Problem statement:
In the listing below, locate the lines bearing the word "source". Copy every one of them.

------------------------------------------------------------

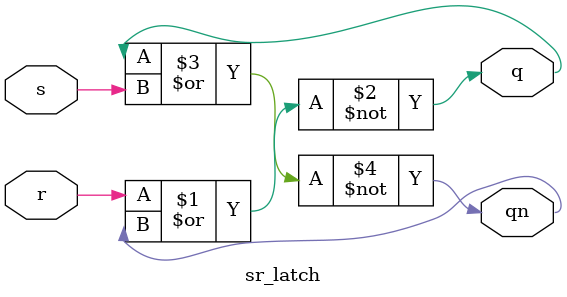
<source format=v>
module sr_latch(
    q,qn,r,s
);

input r,s;

output q,qn;

nor nor1(q,r,qn);
nor nor2(qn,q,s);

endmodule
</source>
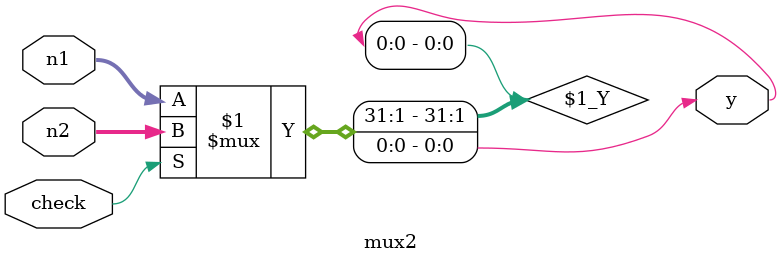
<source format=sv>
`timescale 1ns / 1ps

module mux2 #(parameter N=32) (
        input [N-1:0] n1, n2,
        input check,
        output y
    );
    
    assign y = check ? n2 : n1;
    
endmodule

</source>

------------------------------------------------------------

Answer to this exercise:
<source format=v>
</source>
<source format=sv>
</source>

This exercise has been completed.